──────── EXCERPTED PASSAGE
The most forward divisional antitank guns had to take up positions approximately one mile behind the main line of resistance. The bulk of the artillery and numerous medium antitank and antiaircraft guns were to form centers of gravity behind the forward guns up to twelve miles in depth. In addition, all roads suitable for sudden armored thrusts in depth were blocked by tank obstacles, captured immobile antitank guns, and antiaircraft guns emplaced at all important points up to a depth of twenty-five miles. In case of critical developments numerous self-propelled antitank guns were to reinforce the defense. To camouflage these guns, tank ditches had to be dug and approach roads built in suitable terrain.
────────────────
──────── EXTRACTED DATA
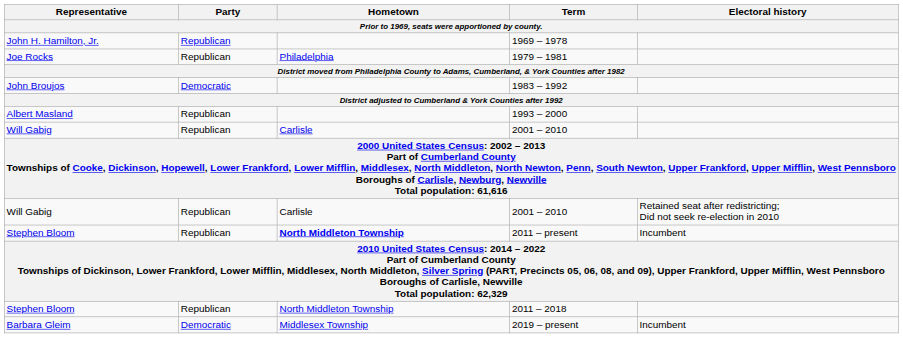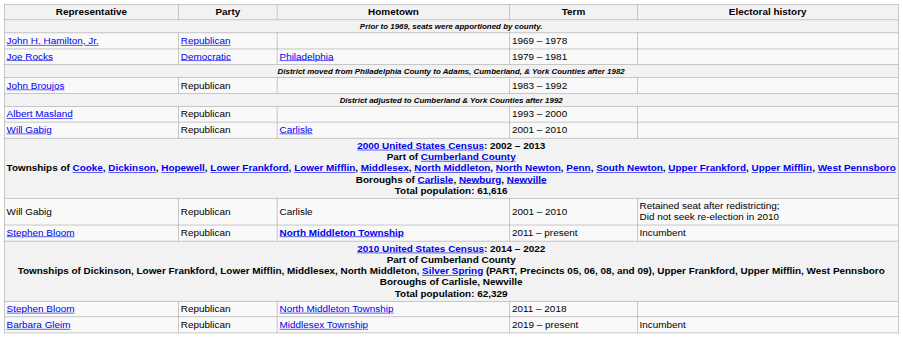1979 – 1981 | Party: Republican -> Democratic
1983 – 1992 | Party: Democratic -> Republican
2019 – present | Party: Democratic -> Republican
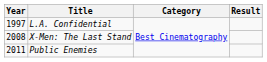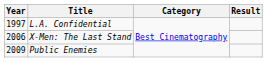X-Men: The Last Stand | Year: 2008 -> 2006
Public Enemies | Year: 2011 -> 2009
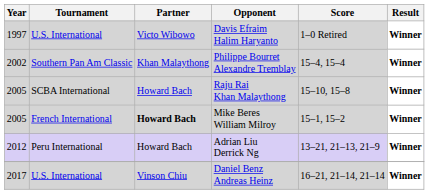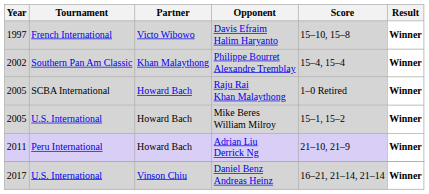1997 | Tournament: U.S. International -> French International
1997 | Score: 1–0 Retired -> 15–10, 15–8
2005 / Raju Rai Khan Malaythong | Score: 15–10, 15–8 -> 1–0 Retired
2005 / Mike Beres William Milroy | Tournament: French International -> U.S. International
2005 / Mike Beres William Milroy | Partner: bold -> normal
+ row: 2011 | Peru International | Howard Bach | Adrian Liu Derrick Ng | 21–10, 21–9 | Winner
- row: 2012 | Peru International | Howard Bach | Adrian Liu Derrick Ng | 13–21, 21–13, 21–9 | Winner
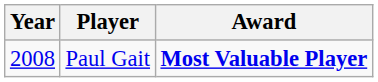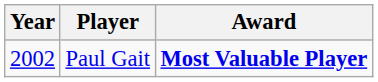Paul Gait | Year: 2008 -> 2002
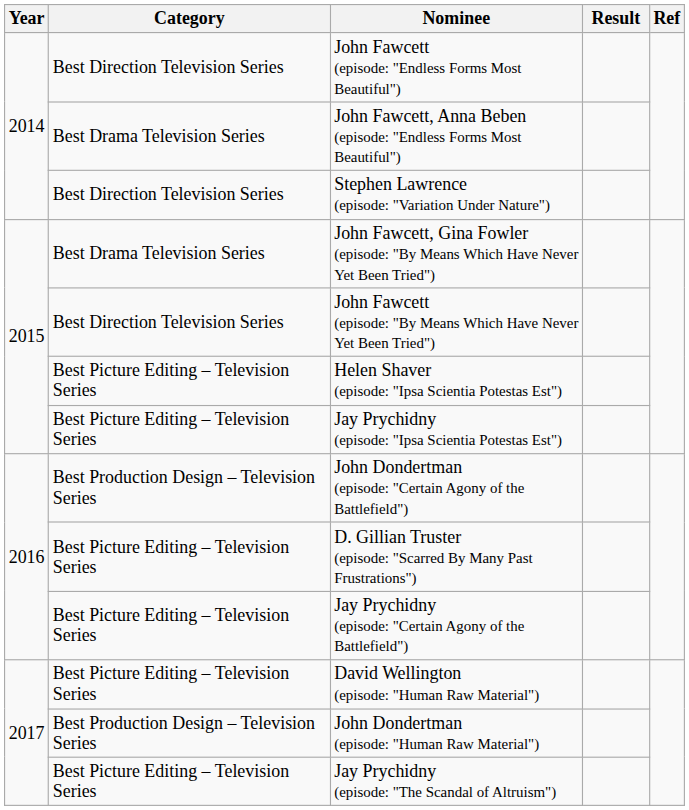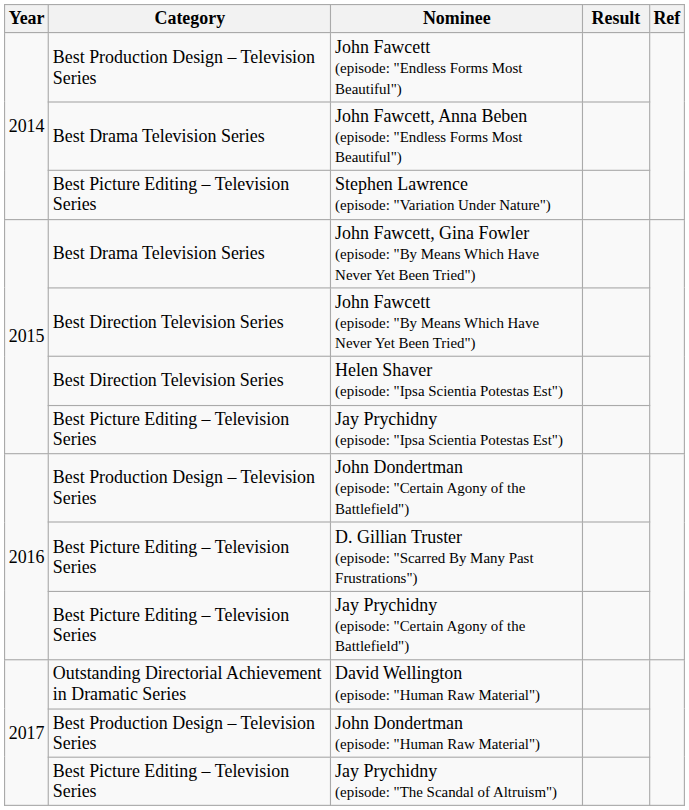John Fawcett (episode: "Endless Forms Most Beautiful") | Category: Best Direction Television Series -> Best Production Design – Television Series
Stephen Lawrence (episode: "Variation Under Nature") | Category: Best Direction Television Series -> Best Picture Editing – Television Series
Helen Shaver (episode: "Ipsa Scientia Potestas Est") | Category: Best Picture Editing – Television Series -> Best Direction Television Series
David Wellington (episode: "Human Raw Material") | Category: Best Picture Editing – Television Series -> Outstanding Directorial Achievement in Dramatic Series
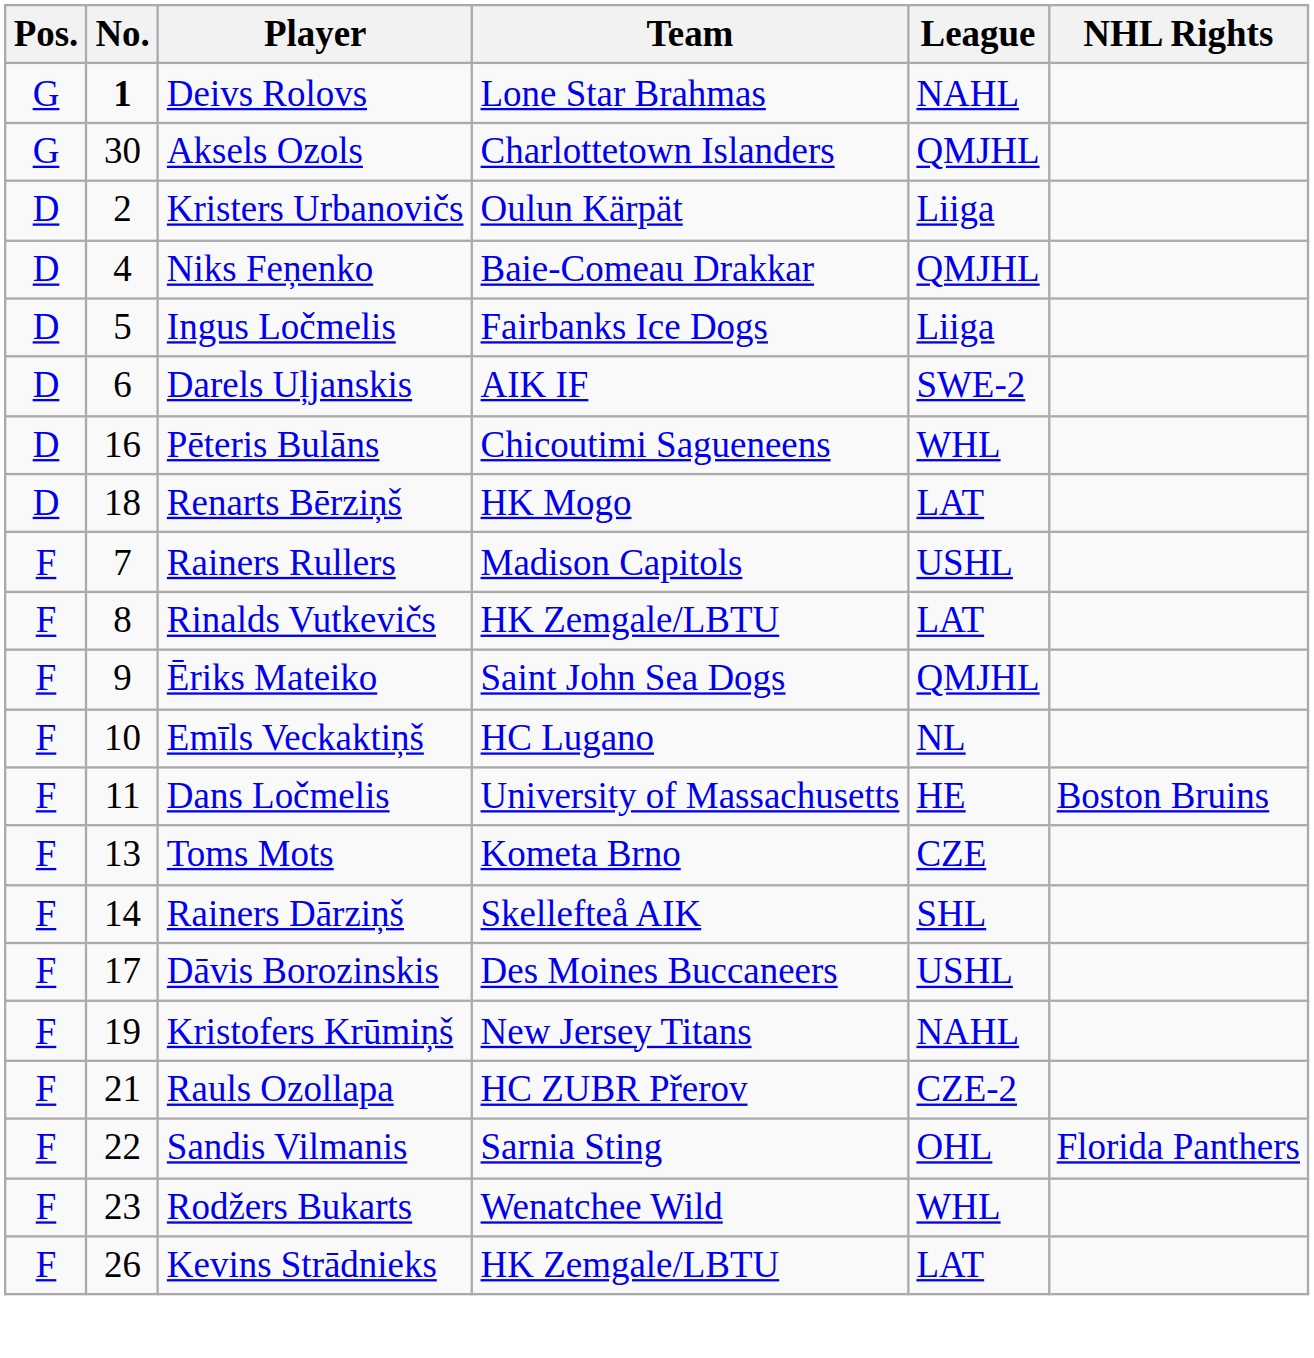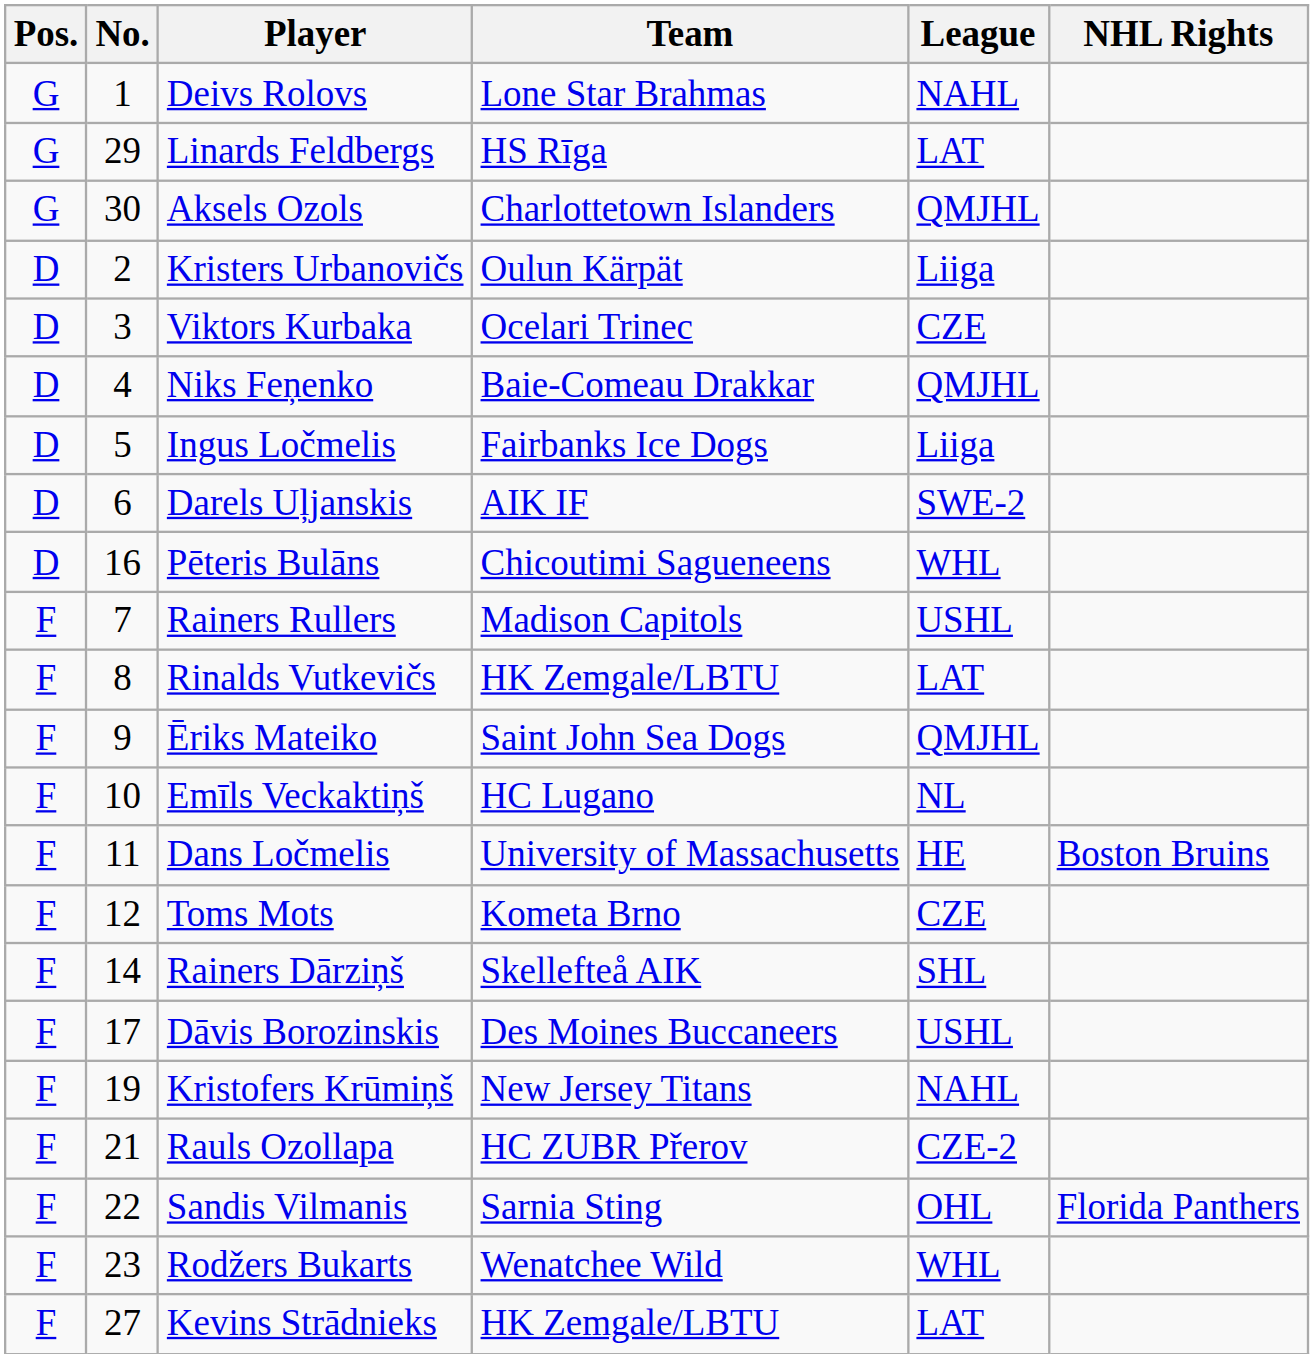Deivs Rolovs | No.: bold -> normal
+ row: G | 29 | Linards Feldbergs | HS Rīga | LAT
+ row: D | 3 | Viktors Kurbaka | Ocelari Trinec | CZE
- row: D | 18 | Renarts Bērziņš | HK Mogo | LAT
Toms Mots | No.: 13 -> 12
Kevins Strādnieks | No.: 26 -> 27
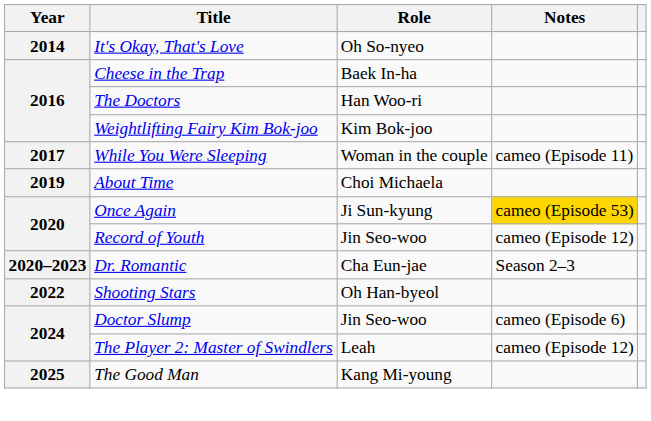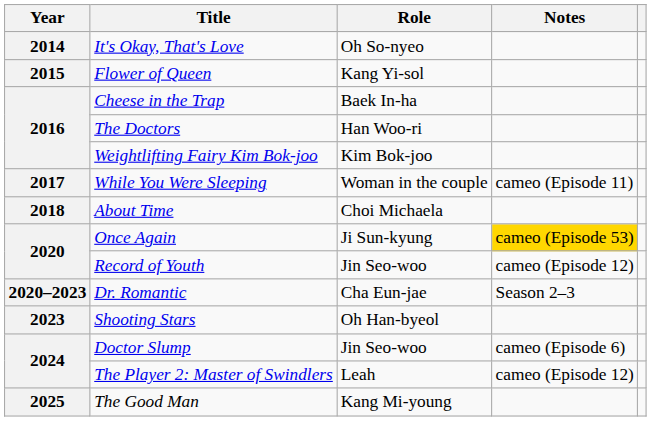+ row: 2015 | Flower of Queen | Kang Yi-sol
About Time | Year: 2019 -> 2018
Shooting Stars | Year: 2022 -> 2023
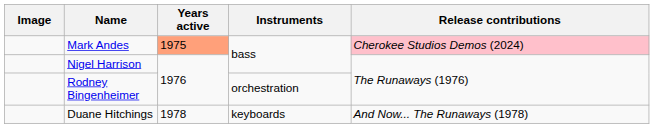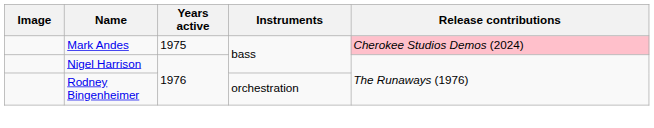Mark Andes | Years active: lightsalmon background -> no background
- row: Duane Hitchings | 1978 | keyboards | And Now... The Runaways (1978)
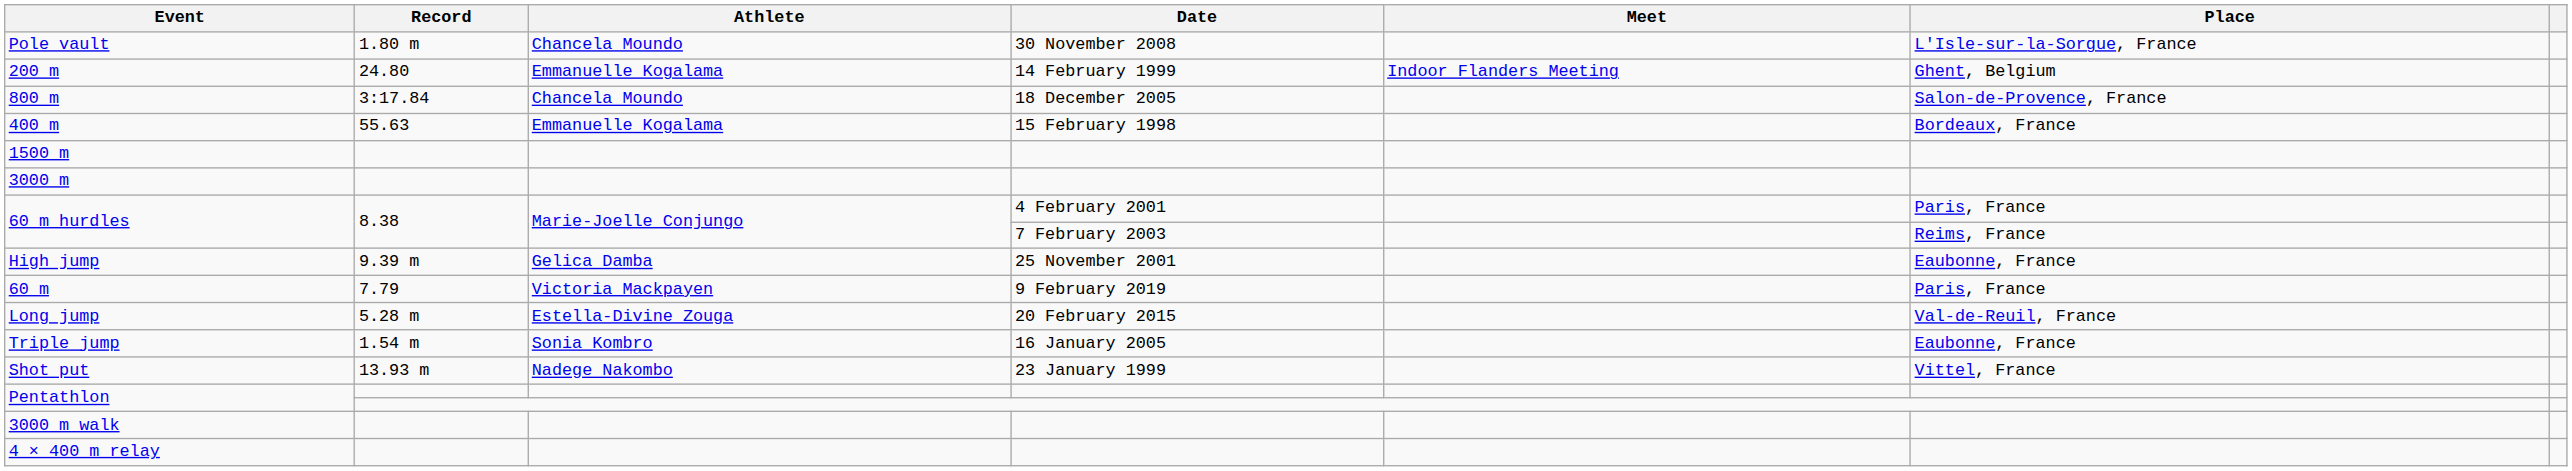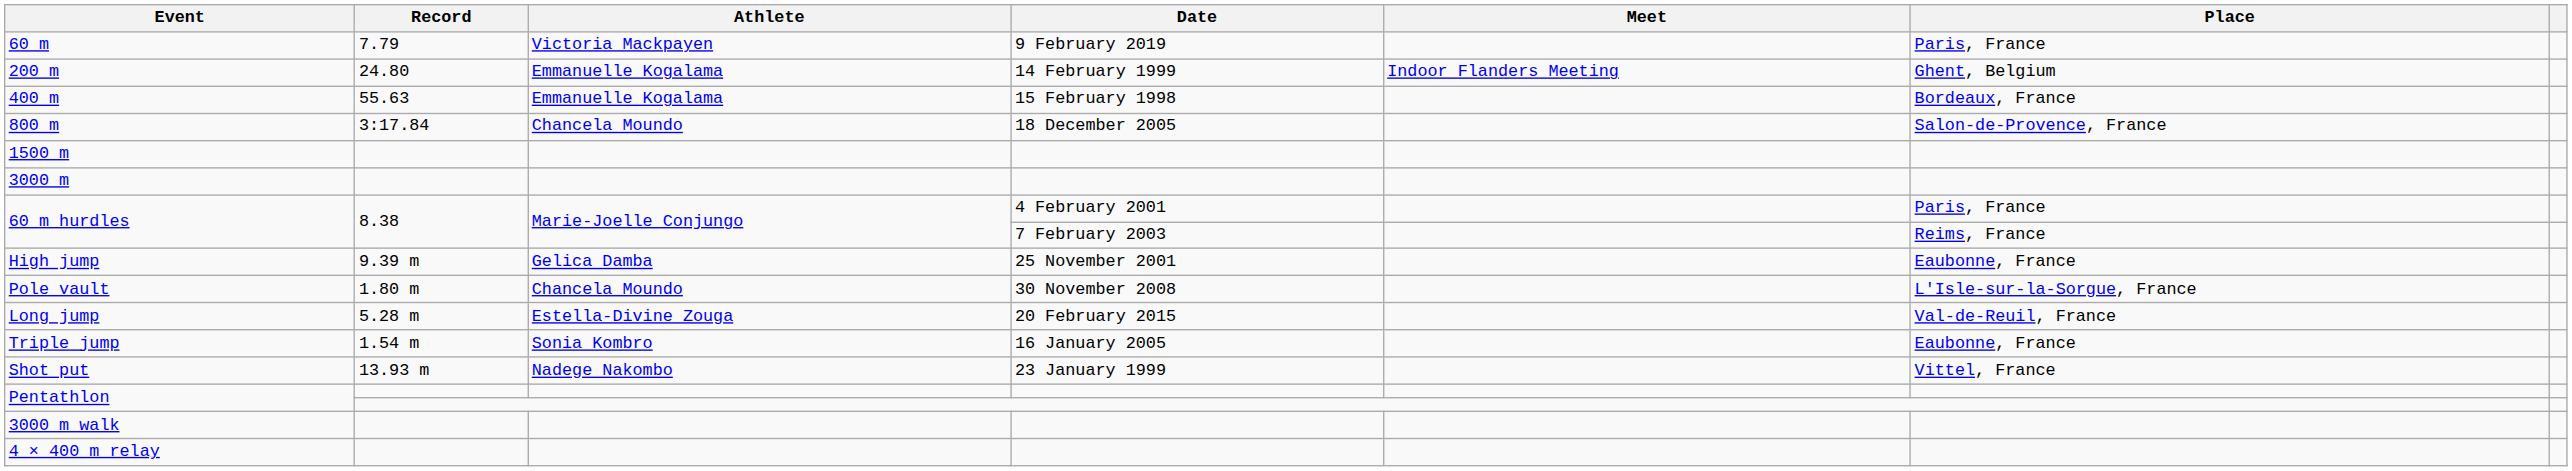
────────────────
> _WHAT YOU ARE ASKED TO DO_
In the passage on antitank defense in depth above, write out everything from "The most forward" down to "in suitable terrain.".

> _IN RESPONSE_
The most forward divisional antitank guns had to take up positions approximately one mile behind the main line of resistance. The bulk of the artillery and numerous medium antitank and antiaircraft guns were to form centers of gravity behind the forward guns up to twelve miles in depth. In addition, all roads suitable for sudden armored thrusts in depth were blocked by tank obstacles, captured immobile antitank guns, and antiaircraft guns emplaced at all important points up to a depth of twenty-five miles. In case of critical developments numerous self-propelled antitank guns were to reinforce the defense. To camouflage these guns, tank ditches had to be dug and approach roads built in suitable terrain.